Jeb is the author of Welcome to the Urban Revolution: How Cities Are Changing the World (2009), and a contributor to four books on urban sustainability. He has published in Harvard Business Review (winner of the 2007 McKinsey Award for best article) and other peer-reviewed academic journals. He established and was a regular contributor to an extensive series of case studies on urban management best practices. He is a longstanding editorial board member of the journal Local Environment.
Jeb’s work is analytics driven. He has been a principal researcher for multi-year, multi-country action research projects, including the Urban CO2 Reduction Project, a 12-city project to develop the methodology for urban greenhouse gas inventories and mitigation planning; and the Local Agenda 21 Model Communities Program, a 14-city project to develop methods for community-based sustainable development planning. In business practice, he specializes in providing clients with innovative ways to size and segment markets to increase their competitive advantage and operational efficiency. He also specializes in qualitative consumer research for BOP markets.

Teacher and Speaker

Jeb is a Senior Associate of the University of Cambridge Programme for Sustainability Leadership, and has lectured at other universities in the U.S., Canada, U.K., Brazil, and Australia. His speaking career has taken him to 19 countries. Audiences have included: the IIT Institute of Design Strategy Conference; the Front End of Innovation USA Conference; the CIES World Food Business Summit; the Australia Davos Connection; the Association of Management Consulting Firms, the World Bank; the Ministries of Environment of Colombia, Germany, Japan, Korea, and South Africa; the Oxford University Global Economic Governance Programme; the UN World Urban Forum; the World Water Forum.

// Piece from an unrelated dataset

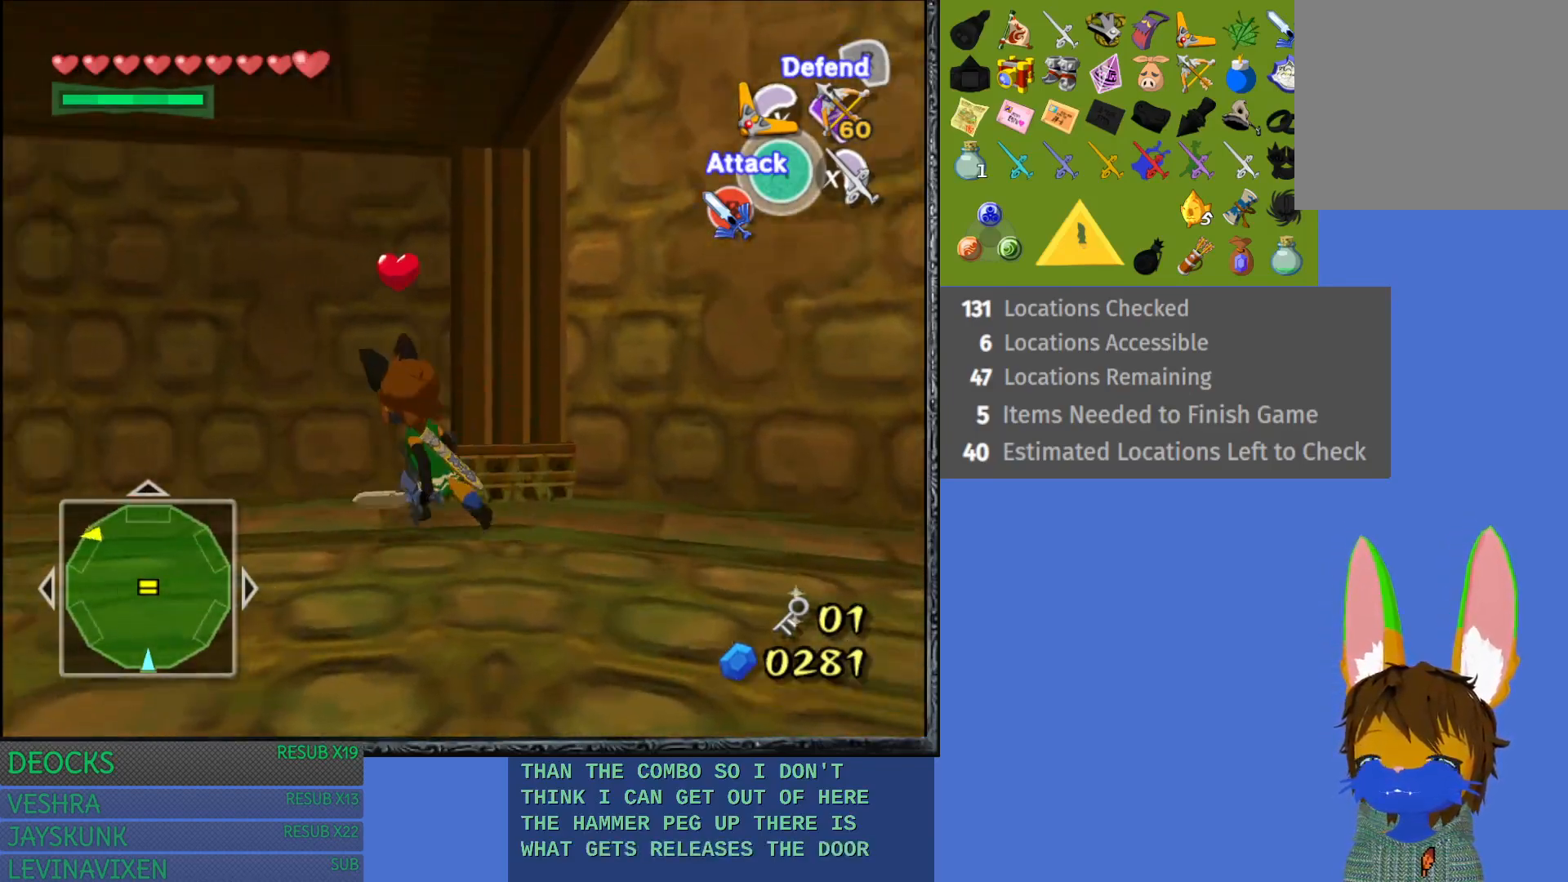
{"buttons": [], "left_stick": "left", "right_stick": "center", "events": [[117, "left_stick", "up-left"], [233, "left_stick", "up"], [467, "left_stick", "left"]]}
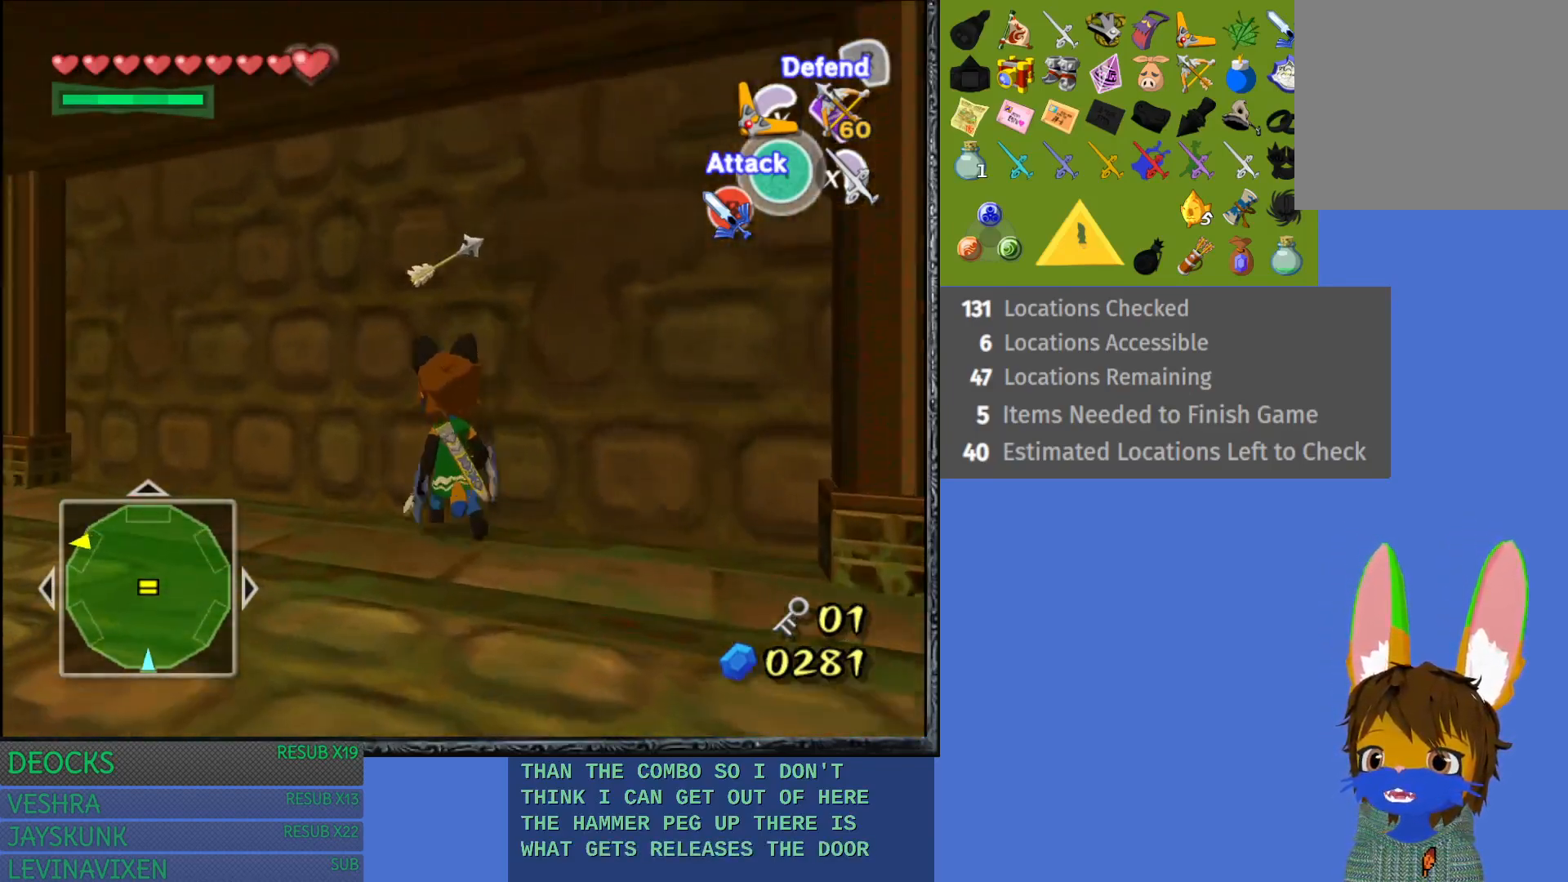
{"buttons": [], "left_stick": "left", "right_stick": "center", "events": []}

Father, Outdoorsman, and Handyman

Jeb lives in Toronto with his partner, Saddeiqa, and two sons, Rashad and Kareem, where he operates the family ice hockey shuttle service. Growing up in a community where residents built and maintained their own water system, bridges, and community facilities, Jeb enjoys a periodic hands-on “fix” of construction and landscaping projects. When life permits, he enjoys long distance hiking, canoeing and cross-country skiing. He completed hiking the 2,000+ mile Appalachian Trail when he was 16 years old. With a family team including his son, brother and nephew, they competed successfully this year in their first (340 mile) adventure paddling marathon race.